Phases Two and Three: Continental Assemblies and Rome
The cardinal was unable to detail the plans for the continental phase. They’re being planned by the bishops of those continents, he said, but he expects they’ll include regional meetings of lay people, priests and bishops and culminate in a continent-wide gathering within the spring of 2023. The continental meetings are expected to have two “moments,” he said, one for the complete group to debate ideas together and one other solely for the bishops to speak their conclusions. “Obviously,” the cardinal stressed, [the bishops] could have to offer a reason” for his or her decisions to the larger, lay-inclusive group.
Few details have been decided or published concerning the final Rome meeting. In previous synods it has been normal for lay people to be invited to participate, although voting on proposals is proscribed to bishops and heads of men’s religious orders. (There may be some speculation this might change this yr, together with the unconfirmed possibility that Sister Becquart could possibly be given voting rights.)

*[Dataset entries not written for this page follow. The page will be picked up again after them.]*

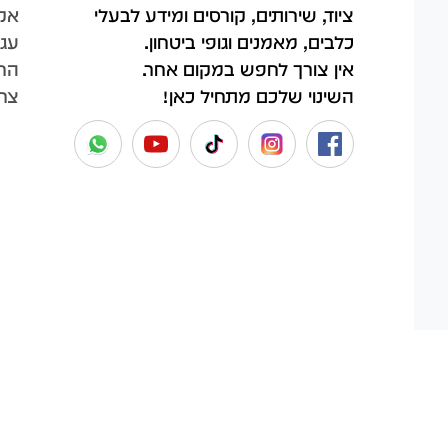
אק
ציוד, שירותים, קורסים ומידע לבעלי
עגל
כלבים, מאמנים וגופי ביטחון.
החש
אין צורך לחפש במקום אחר.
צר
השינוי שלכם מתחיל כאן!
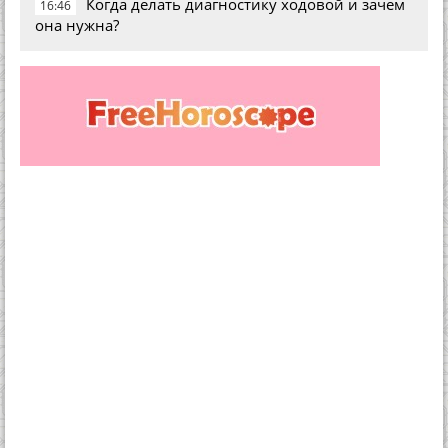
Когда делать диагностику ходовой и зачем
16:46
она нужна?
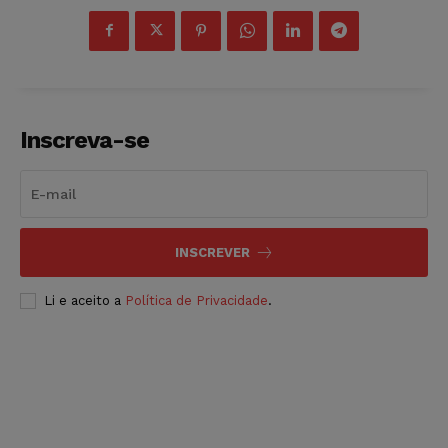
Inscreva-se
INSCREVER
Li e aceito a
Política de Privacidade
.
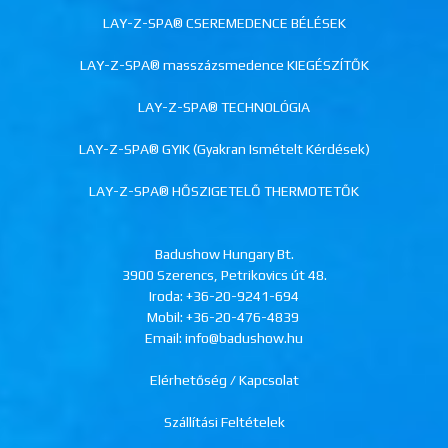
LAY-Z-SPA® CSEREMEDENCE BÉLÉSEK
LAY-Z-SPA® masszázsmedence KIEGÉSZÍTŐK
LAY-Z-SPA® TECHNOLÓGIA
LAY-Z-SPA® GYIK (Gyakran Ismételt Kérdések)
LAY-Z-SPA® HŐSZIGETELŐ THERMOTETŐK
Badushow Hungary Bt.
3900 Szerencs, Petrikovics út 48.
Iroda:
+36-20-9241-694
Mobil:
+36-20-476-4839
Email: info@badushow.hu
Elérhetőség / Kapcsolat
Szállítási Feltételek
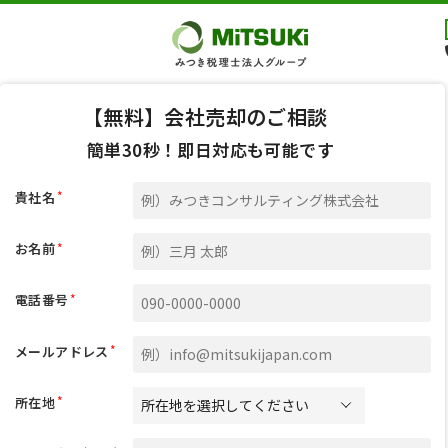
【無料】会社売却のご相談
簡単30秒！即日対応も可能です
*
貴社名
*
お名前
*
電話番号
*
メールアドレス
*
所在地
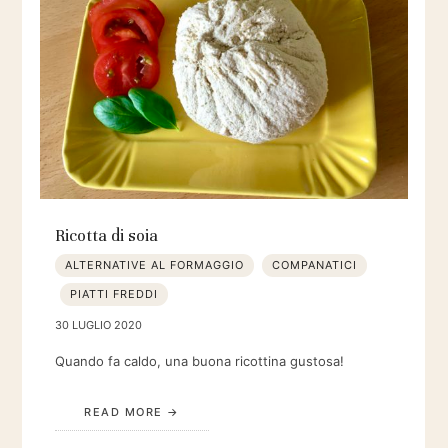
Ricotta di soia
ALTERNATIVE AL FORMAGGIO
COMPANATICI
PIATTI FREDDI
30 LUGLIO 2020
Quando fa caldo, una buona ricottina gustosa!
READ MORE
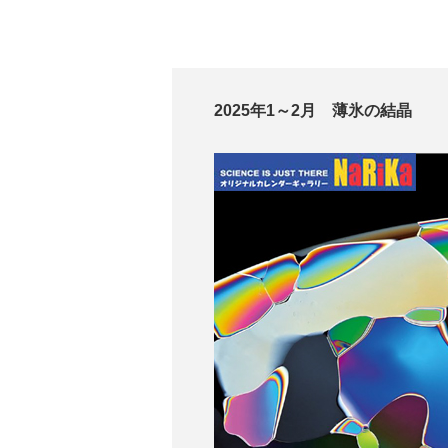
2025年1～2月 薄氷の結晶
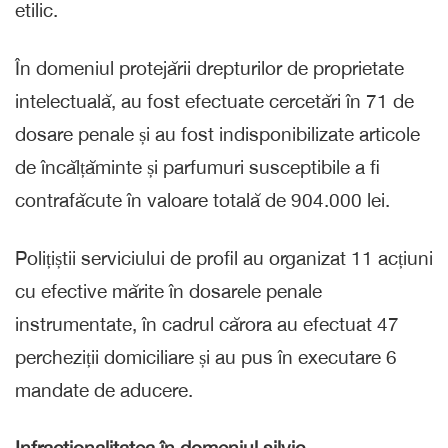
etilic.
În domeniul protejării drepturilor de proprietate
intelectuală, au fost efectuate cercetări în 71 de
dosare penale și au fost indisponibilizate articole
de încălțăminte și parfumuri susceptibile a fi
contrafăcute în valoare totală de 904.000 lei.
Polițiștii serviciului de profil au organizat 11 acțiuni
cu efective mărite în dosarele penale
instrumentate, în cadrul cărora au efectuat 47
percheziții domiciliare și au pus în executare 6
mandate de aducere.
Infracţionalitatea în domeniul silvic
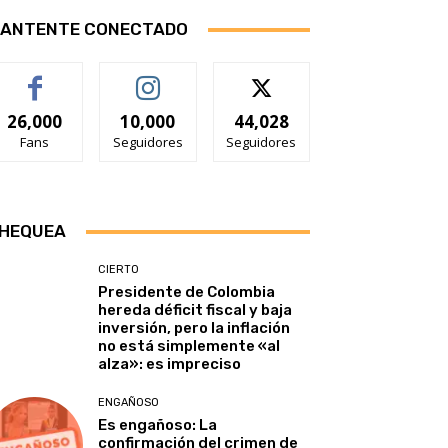
ANTENTE CONECTADO
26,000
10,000
44,028
Fans
Seguidores
Seguidores
HEQUEA
CIERTO
Presidente de Colombia
hereda déficit fiscal y baja
inversión, pero la inflación
no está simplemente «al
alza»: es impreciso
ENGAÑOSO
Es engañoso: La
confirmación del crimen de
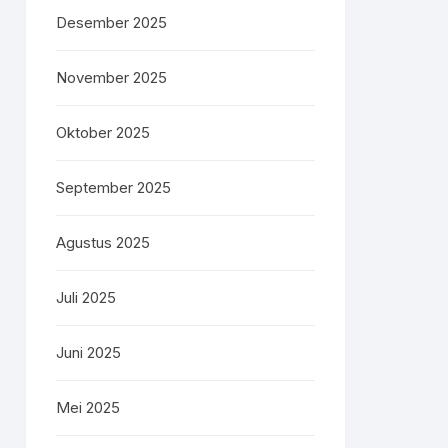
Desember 2025
November 2025
Oktober 2025
September 2025
Agustus 2025
Juli 2025
Juni 2025
Mei 2025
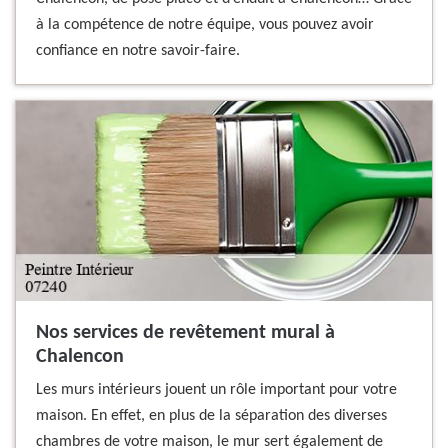
à la compétence de notre équipe, vous pouvez avoir
confiance en notre savoir-faire.
Nos services de revêtement mural à
Chalencon
Les murs intérieurs jouent un rôle important pour votre
maison. En effet, en plus de la séparation des diverses
chambres de votre maison, le mur sert également de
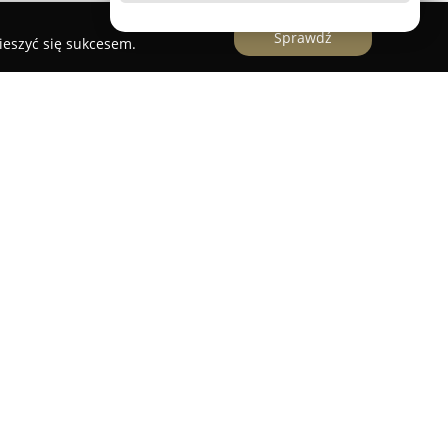
Sprawdź
ieszyć się sukcesem.
zebowe
to zakład pogrzebowy z wieloletnim
ba znajduje się w Warszawie, przy ulicy
ościoła NMP Matki Loretańskiej. Firma
ej organizacji ceremonii pogrzebowych,
kę i wsparcie rodzinom w czasie żałoby. Zespół
lne podejście do klientów oraz empatia, co
zmarłych.
eprzerwany transport osób zmarłych na terenie
zuje wszystkie formalności urzędowe, w tym pomoc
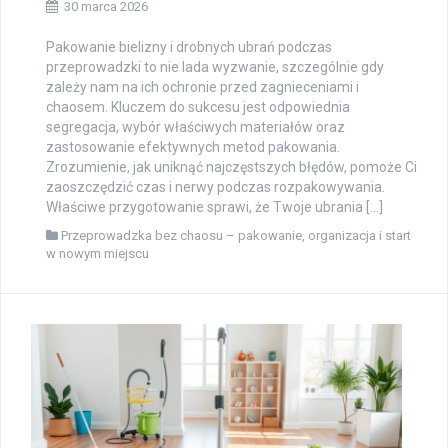
30 marca 2026
Pakowanie bielizny i drobnych ubrań podczas
przeprowadzki to nie lada wyzwanie, szczególnie gdy
zależy nam na ich ochronie przed zagnieceniami i
chaosem. Kluczem do sukcesu jest odpowiednia
segregacja, wybór właściwych materiałów oraz
zastosowanie efektywnych metod pakowania.
Zrozumienie, jak uniknąć najczęstszych błędów, pomoże Ci
zaoszczędzić czas i nerwy podczas rozpakowywania.
Właściwe przygotowanie sprawi, że Twoje ubrania […]
Przeprowadzka bez chaosu – pakowanie, organizacja i start
w nowym miejscu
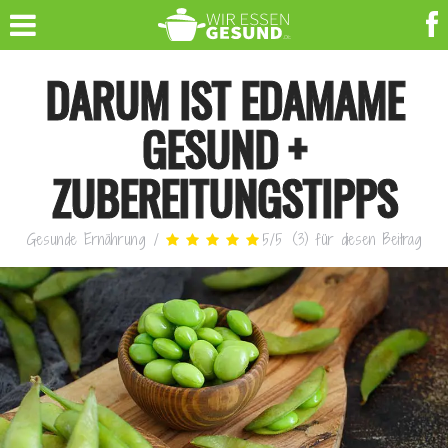
DARUM IST EDAMAME
GESUND +
ZUBEREITUNGSTIPPS
Gesunde Ernährung
/
5
/
5
(
3
)
für diesen Beitrag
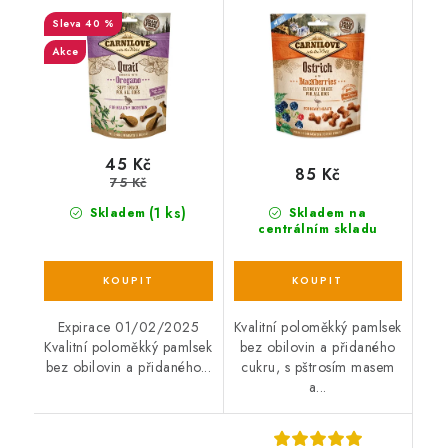
200 g
40 %
Akce
45 Kč
85 Kč
75 Kč
(1 ks)
Skladem
Skladem na
centrálním skladu
Expirace 01/02/2025
Kvalitní poloměkký pamlsek
Kvalitní poloměkký pamlsek
bez obilovin a přidaného
bez obilovin a přidaného...
cukru, s pštrosím masem
a...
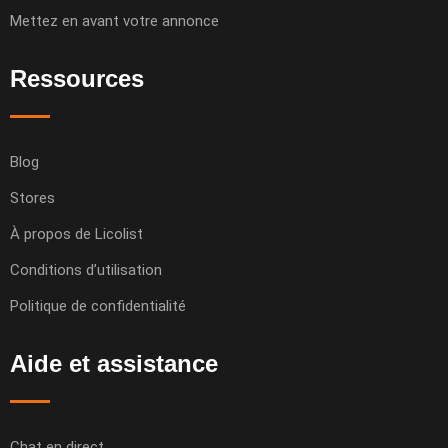
Mettez en avant votre annonce
Ressources
Blog
Stores
À propos de Licolist
Conditions d’utilisation
Politique de confidentialité
Aide et assistance
Chat en direct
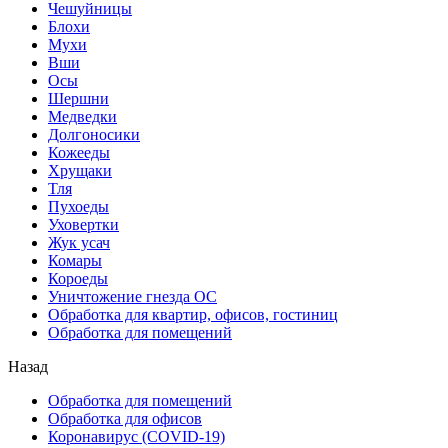
Чешуйницы
Блохи
Мухи
Вши
Осы
Шершни
Медведки
Долгоносики
Кожееды
Хрущаки
Тля
Пухоеды
Уховертки
Жук усач
Комары
Короеды
Уничтожение гнезда ОС
Обработка для квартир, офисов, гостиниц
Обработка для помещений
Назад
Обработка для помещений
Обработка для офисов
Коронавирус (COVID-19)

The voted-on proposals are then passed along to the pope who accepts or rejects a number of the suggestions and leaves others unanswered.
Ordinarily, the pope would release an official teaching document wrapping up the synod process. But Cardinal Grech said he doesn’t consider this synodal process ends in Rome and moderately with the local churches that may implement the synod and, hopefully, proceed to supply a listening ear. “There’s this kind of circularity,” Cardinal Grech said. “What departs from, starts from, the people of God should arrive to the people of God.”
Where does all this leave us?
There are quite a lot of unknowns that come together with taking up such a recent and open-ended process, and quite a lot of questions that remain about what’s going to result from the synod and whether it could achieve its goals.
What is evident to date is that there was a large geographic spread in participation, and that many regions’ reports have revealed that their synod conversations are broaching difficult topics that they could never have discussed openly before, like women’s ordination, the experiences of L.G.B.T. people and clericalism.
People around the globe, like Deacon Piñeda, Dr. Harmon-Christian, and Sister Dupré La Tour, are coming up with creative ways to incorporate marginalized people within the synodal journey, even in the event that they usually are not sure where that journey will lead. Even Mr. White, who was more critical of the synod, has held listening sessions on the Catholic University of America.
At any time when I asked the people I interviewed why they’ve put a lot effort into such an uncertain process, their answer has repeatedly been the identical: The Holy Spirit is guiding the method.
Or, as Mr. Bonaventura plainly put it, “We’re still satisfied because we have now this proof that, really, the project is just not in our hands. We usually are not alone.”
Gerard O’Connell contributed reporting.